True, but the situation is very different now:
- from an economic standpoint, it is clear that the MF players still alive are not serving the market well with their elitist pricing,
- The future of these small operations is unclear and investing 60.000 US$ in those is a true act of faith,
- There are hundreds of thousands of photographers worldwide who think they need the MF look and would be interested in a more affordable solution that works,
- The prices of the lenses have doubled or tripled in 5 years,
- The prices of the DSLR are going down fast, and there is no way Canon and Nikon can hope to expand their revenue staying where they currently are, nobody is switching brand anymore...
So I am not saying this will happen, but the fact it didn't happen in the film days is IMHO no justification for this not happening now.
Cheers,
Bernard
Yes it is different ... in a way that makes it far less profitable than MF film:
- The "elitist" pricing is the consequence of greatly reduced sales volume, due to the combination of far higher unit unit costs and the greater range of photographic needs now met by 35mm and even smaller formats, not due to MF makers suddenly getting greedier than before;
- the "hundreds of thousands of photographers worldwide who think they need the MF" are mostly talking but not buying, and never will buy, due to the inherently far high prices.

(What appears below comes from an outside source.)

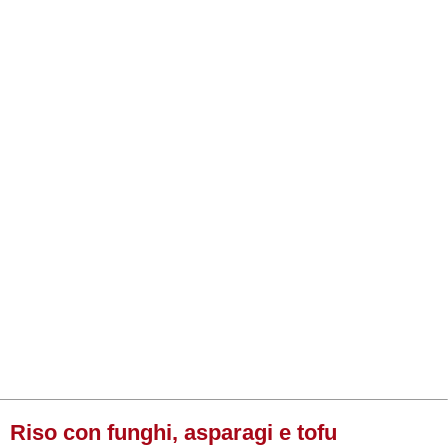
Riso con funghi, asparagi e tofu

- The tripling of lens prices (and similar increases in prices of bodies, apart from back costs) is primarily the inevitable consequence of declining sales volume, though it starts a vicious spiral through depressing sales volume further.
- The prices of the high end DSLR's are not going down one iota: every high end, high res. 35mm format DSLR from the original 1Ds to the 1DsMkIII and D3X has come to market at the same US$8000. The less expensive, lower spec. 35mm format models like the 5DMkII sell in such greater volume that 35mm format DSLR is overall probably far more profitable than it was in the era before the 5D: that increased volume is how Canon and Nikon expand their revenue, not by investing in a very small and shrinking market sector.
But why do I bother: predictions of MF from Canon and Nikon have been popping up like weeds for years, and it is impossible to refute such a prediction until the word comes to an end! (Some people refuse to acknowledge that the teaser ads last year misinterpreted as being for a coming Nikon MF system were actually for the D3X!)
P.S. Nikon's making of some manual focus large format lenses has very little with the idea of developing a MF system; Nikon's discontinuation of those lenses early in the digital era is more indicative of the dominant trend away from the larger formats rather than towards them.